De l’autre côté du spectre, ce sont les maraichers agroécologiques en moyenne surface (MS) qui s’en sortent le mieux et proposent le plus de CDI. Ces exploitants offrent aussi les meilleures conditions de travail à la main-d’œuvre, toutes catégories de production confondues. Ils prennent plus souvent le temps de former leurs travailleurs, et, parfois, les incluent dans les prises de décisions relatives à l’exploitation. Leur recette ? Des pratiques qui leur permettent de dépasser les difficultés rencontrées par les PS, notamment :

  • davantage de motorisation,
  • développement d’une production hivernale,
  • mise en place d’un point de vente (magasin ou étal dans les marchés) à la capacité d’écoulement en circuit court conséquente, etc.

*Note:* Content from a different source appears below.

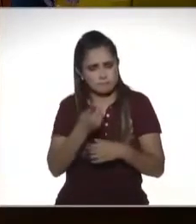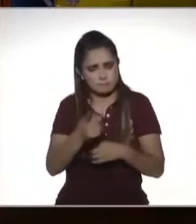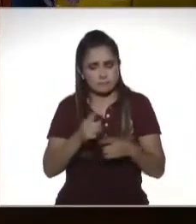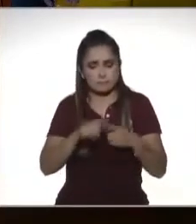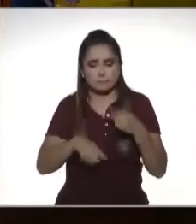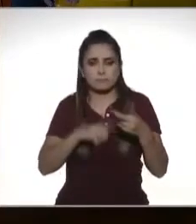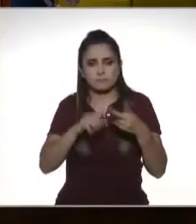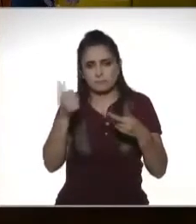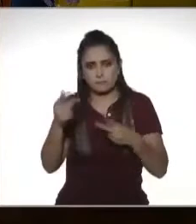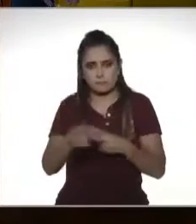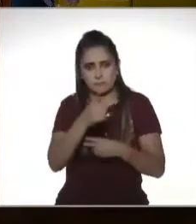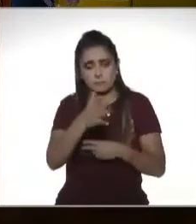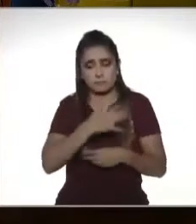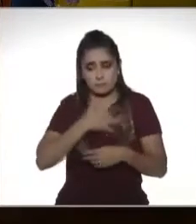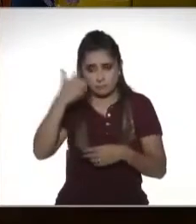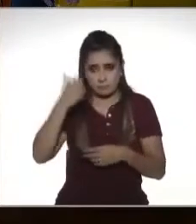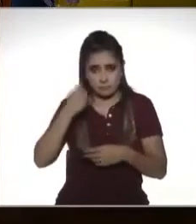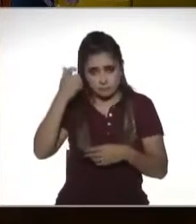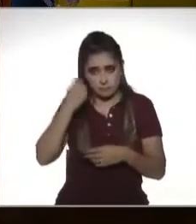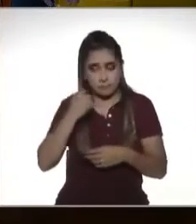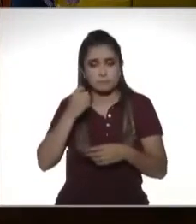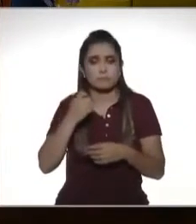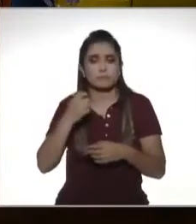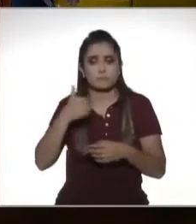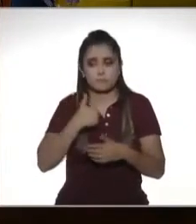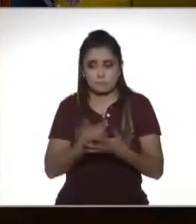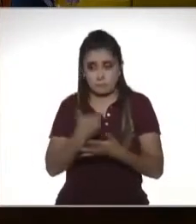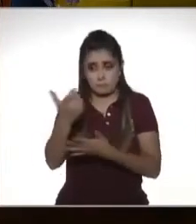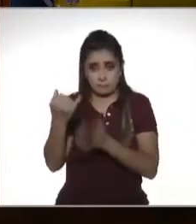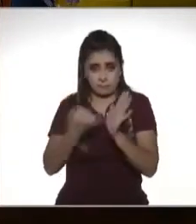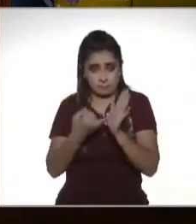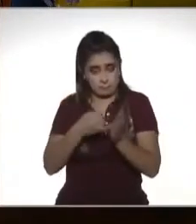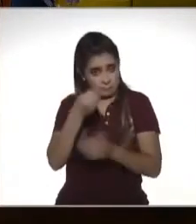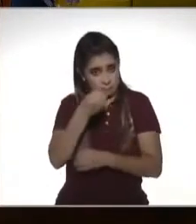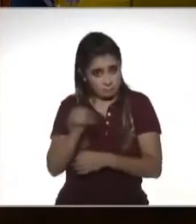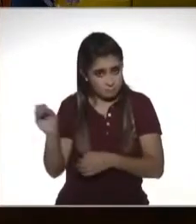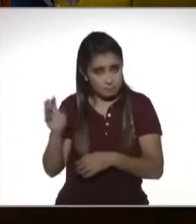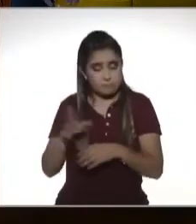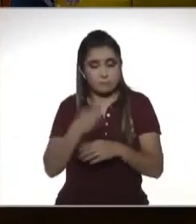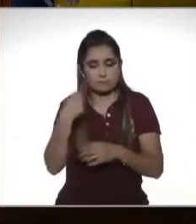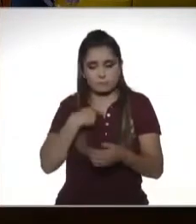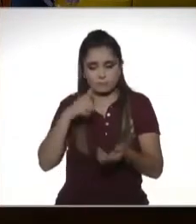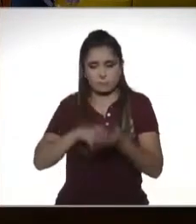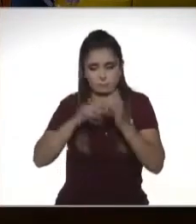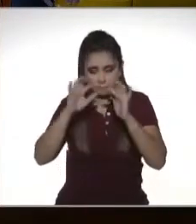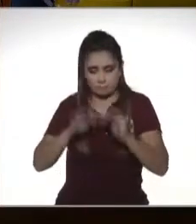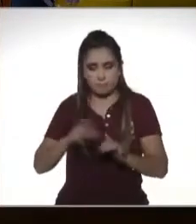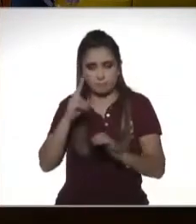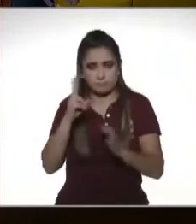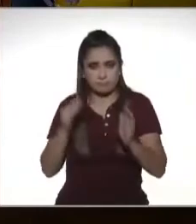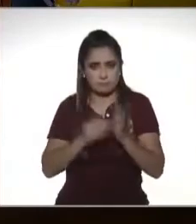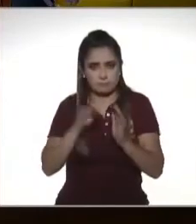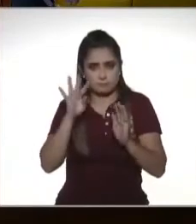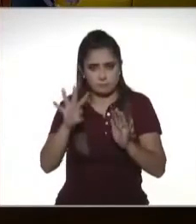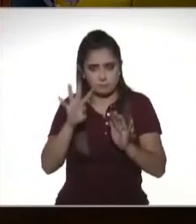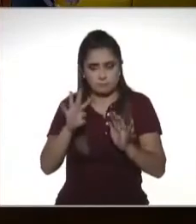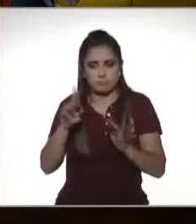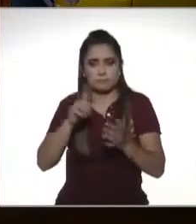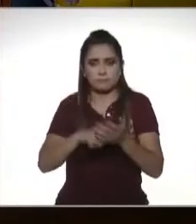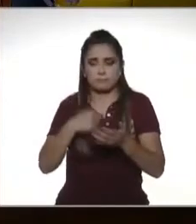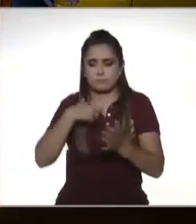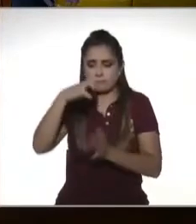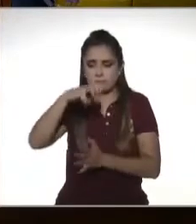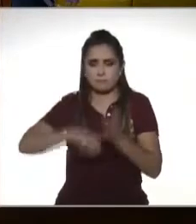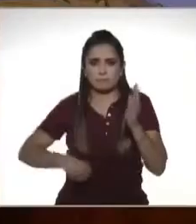preguntan el ser pensionado o jubilado paga impuestos ya que a mí en mi declaración del 2019 me cobraron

« Surtout, les exploitants de MS pratiquent massivement l’achat-vente », ajoute Antoinette Dumont. « Cette pratique consiste à acheter des légumes bio à un grossiste pour les revendre, avec une marge, à ses propres clients. Ce qui fait débat, car les grossistes n’obéissent pas forcément aux principes de l’agroécologie. Cela dit, cette pratique permet aux exploitants de MS de dégager plus de bénéfices et, donc, de mieux payer leur main d’œuvre (3). »

Arbitrer ses principes

Dans le contexte actuel, on ne peut donc pas vraiment dire que l’agroécologie wallonne offre de meilleurs emplois que l’agriculture conventionnelle. Selon Antoinette Dumont, « il n’est pas non plus possible de mettre en œuvre tous les principes de l’agroécologie. Les producteurs doivent arbitrer et faire des compromis. » Bref, on ne peut pas avoir le beurre, l’argent du beurre et le sourire… du maraîcher !

Candice Leblanc

 

(1) L’agroécologie est basée sur 5 principes : la diversification génétique, le recyclage de la biomasse, la synergie biologique (avec le bétail, par exemple), une gestion microclimatique optimale (utilisation de l’eau de pluie, par exemple) et l’optimisation des conditions de croissance du sol.
(2) Le bio répond à des réglementations européennes. Dans certains cas, il va « moins loin » que l’agroécologie.
(3) Chez certains exploitants de MS, l’achat-vente représente jusqu’à 80 % du chiffre d’affaires.

 

Coup d’œil sur la bio d’Antoinette Dumont

2013                  Master en agroéconomie à l’UCL
2013                  Lauréate du prix CERA pour le meilleur mémoire en bio-ingénierie  
2012-15            Cours supplémentaires en sociologie à l’UCL
Depuis 2014    Chercheuse pour le CIRTES et le GIRAF (groupes de recherche FNRS)
2014-18            Interventions dans des cours de master à AgroParisTech, l’UCL et l’ULiège  
2017                  Doctorat en socioéconomie rurale à l’UCL 
2018                  Postdoctorat à l’University of California, Berkeley (USA) (bourse de la Belgian American Educational Foundation)    

Le doctorat d’Antoinette Dumont a été financé par le « Food4Gut Excellence Program » de la Région wallonne.